(THE TASK):
From the line containing "Esta é a troca de pneus" down to the final entry below, restate each line word for word.

(GIVEN ENTRIES):
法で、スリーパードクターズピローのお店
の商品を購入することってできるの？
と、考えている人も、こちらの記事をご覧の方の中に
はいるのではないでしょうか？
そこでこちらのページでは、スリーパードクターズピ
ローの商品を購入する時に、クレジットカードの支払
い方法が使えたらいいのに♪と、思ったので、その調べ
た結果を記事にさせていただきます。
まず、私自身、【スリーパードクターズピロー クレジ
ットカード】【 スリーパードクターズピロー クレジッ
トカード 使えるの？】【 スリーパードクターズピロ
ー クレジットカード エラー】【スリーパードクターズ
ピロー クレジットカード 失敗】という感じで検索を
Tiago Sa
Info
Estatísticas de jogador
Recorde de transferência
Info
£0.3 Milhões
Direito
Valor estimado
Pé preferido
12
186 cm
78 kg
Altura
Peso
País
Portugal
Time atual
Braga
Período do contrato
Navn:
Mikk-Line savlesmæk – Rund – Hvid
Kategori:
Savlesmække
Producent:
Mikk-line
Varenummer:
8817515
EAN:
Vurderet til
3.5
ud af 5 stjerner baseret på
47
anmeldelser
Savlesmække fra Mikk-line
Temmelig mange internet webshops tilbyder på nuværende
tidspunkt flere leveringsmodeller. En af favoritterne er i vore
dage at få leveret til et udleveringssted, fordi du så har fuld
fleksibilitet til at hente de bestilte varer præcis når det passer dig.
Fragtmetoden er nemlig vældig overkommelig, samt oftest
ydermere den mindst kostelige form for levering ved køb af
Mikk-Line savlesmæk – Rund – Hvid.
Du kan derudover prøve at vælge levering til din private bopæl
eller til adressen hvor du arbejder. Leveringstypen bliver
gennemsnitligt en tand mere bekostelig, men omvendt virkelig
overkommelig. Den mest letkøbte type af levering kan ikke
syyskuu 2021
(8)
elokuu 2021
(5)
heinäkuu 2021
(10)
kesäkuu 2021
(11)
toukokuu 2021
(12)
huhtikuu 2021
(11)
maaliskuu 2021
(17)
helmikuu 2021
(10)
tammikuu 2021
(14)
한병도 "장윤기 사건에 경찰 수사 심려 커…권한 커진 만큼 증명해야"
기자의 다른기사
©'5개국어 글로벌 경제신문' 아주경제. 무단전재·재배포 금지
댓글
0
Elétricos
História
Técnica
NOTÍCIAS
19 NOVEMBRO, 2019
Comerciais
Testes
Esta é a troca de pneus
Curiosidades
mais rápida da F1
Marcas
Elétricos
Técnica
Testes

(OUTPUT OF THE EXERCISE):
Esta é a troca de pneus
Curiosidades
mais rápida da F1
Marcas
Elétricos
Técnica
Testes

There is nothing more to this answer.